On Mosquito Empires

McNeill, J. R. Mosquito Empires: Ecology and War in the Greater Caribbean, 1620-1914. New York: Cambridge University Press, 2010. pp. 371. Cloth.

I read this book around a year ago, but decided to pick it up again after reading the author’s father’s book, Plagues and People. I remembered this work being a particularly good example of why the history of disease is both desirable and necessary.

In short, McNeill argues that mosquitoes—through Yellow Fever and Malaria—were crucial to the history of the Greater Caribbean between the introduction of these diseases from West Africa in the 1640s to the outbreak of World War I. Essentially, he finds that those who lived in the Caribbean often had an immunity to these diseases as a result of facing them in their childhood. As a result, territory in the Caribbean rarely changed hands between empires, as outsiders would frequently fall ill to these diseases and perish. More than anything else, mosquitoes permitted a conserving of the political status quo. However, by the late 18th-early 19th century, those fighting against the Spanish empire (in a more particular case) were generally no longer outsiders, but imperial subjects.

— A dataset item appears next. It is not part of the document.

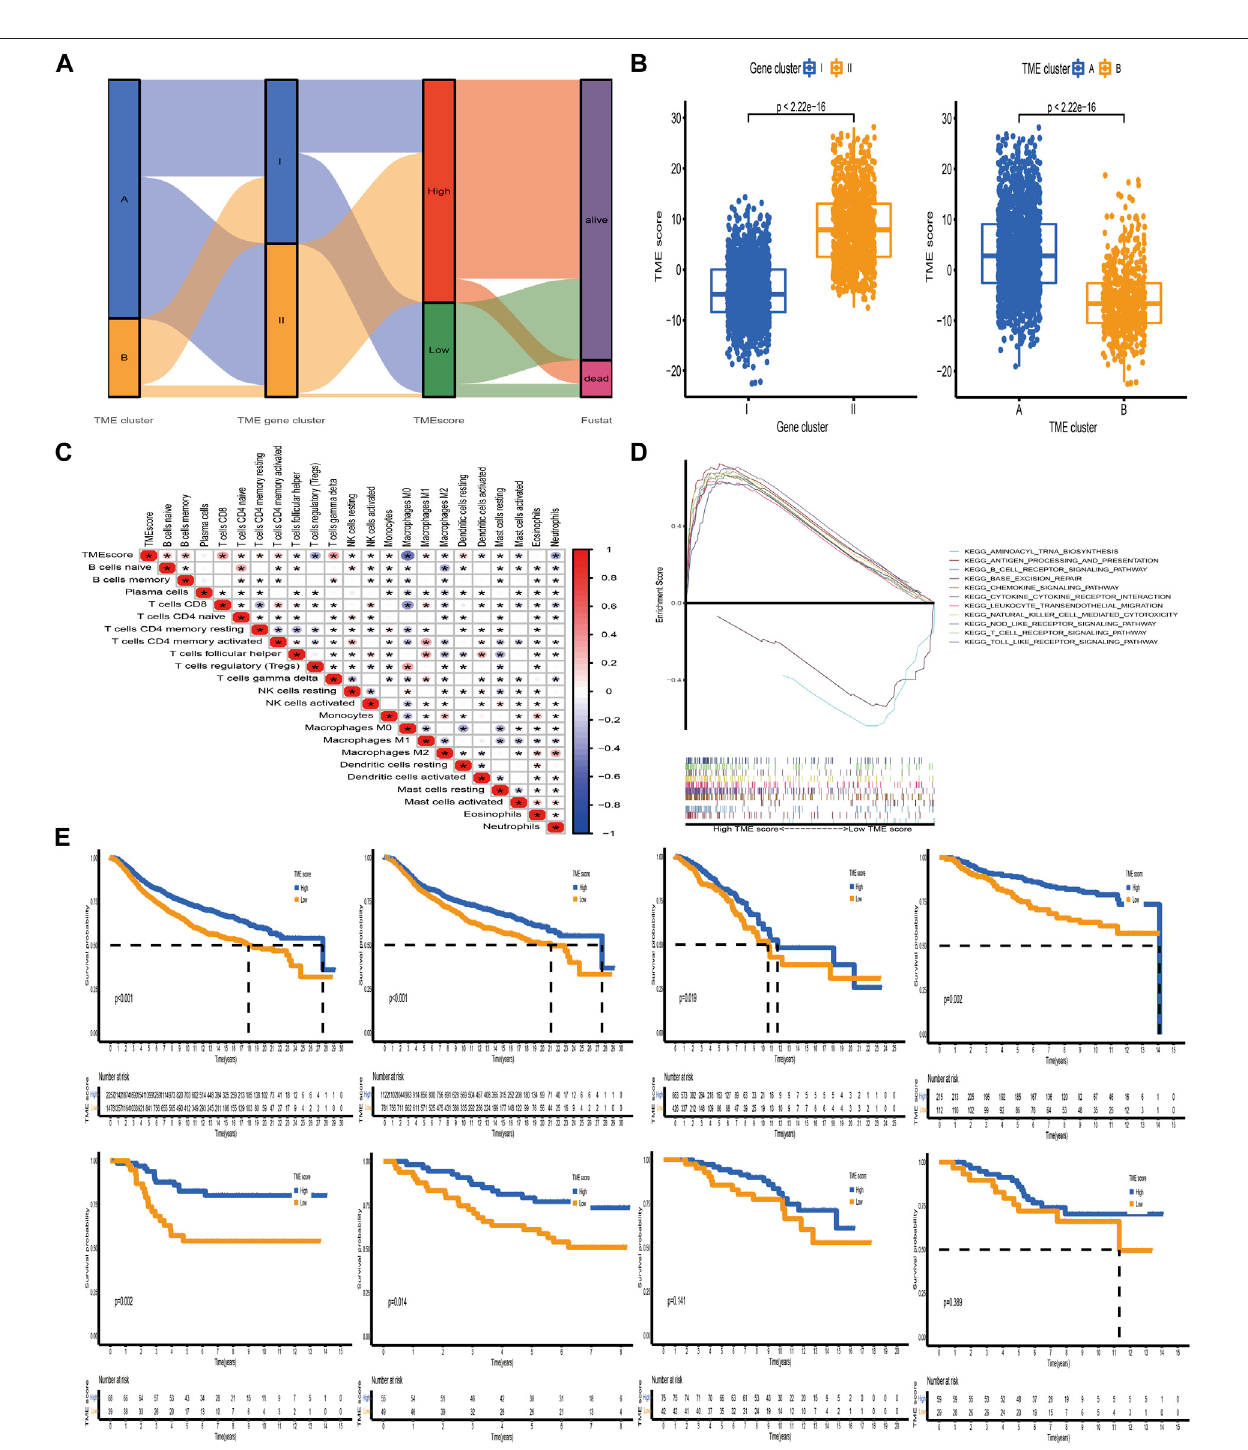
FIGURE6| ConstructionoftheTME-scoreandexplorationofitsclinicalsigni fi cance. (A) AlluvialdiagramoftheTMEcluster,TMEgenecluster,andTME-score. (B) Relative distribution ofTME-score betweendistinctTMEclustersand TMEgene clusters. (C) Correlationsbetween TME-score and tumor-in fi ltrating immunecellsusing Spearmananalysis.Theasterisksrepresentedthestatistical p -value(* p < 0.05). (D) RepresentativeresultsofKEGGpathwaysbetweenhighandlowTME-scoregroups via GSEA. (E) Kaplan – Meier curves for patients with high and low TME-score groups in the meta-cohort and METABRIC, TCGA-BRCA, GSE20685, GSE58812, GSE42568,GSE88770,andGSE20711datasets.ThemedianTME-scoreobtainedfromtheMETABRICdataset(discoverycohort)wasutilizedtoseparateBCsamples into high- and low-score groups. Independent validations were then performed using TCGA-BRCA and GSE datasets (external validation cohort).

To quash these rebellions, Spain was forced to dispatch soldiers from Iberia who did not have the same resistance as imperial subjects, leading Spanish might to crumble.

I have not read enough history of disease to evaluate how this work stands compared to that of other scholars, but it seems to me that this is a monumental work of environmental history. It really is crucial to understanding why the Spanish empire managed to last so long, as well as making sense of the environmental aspects of the American and Haitian revolutions.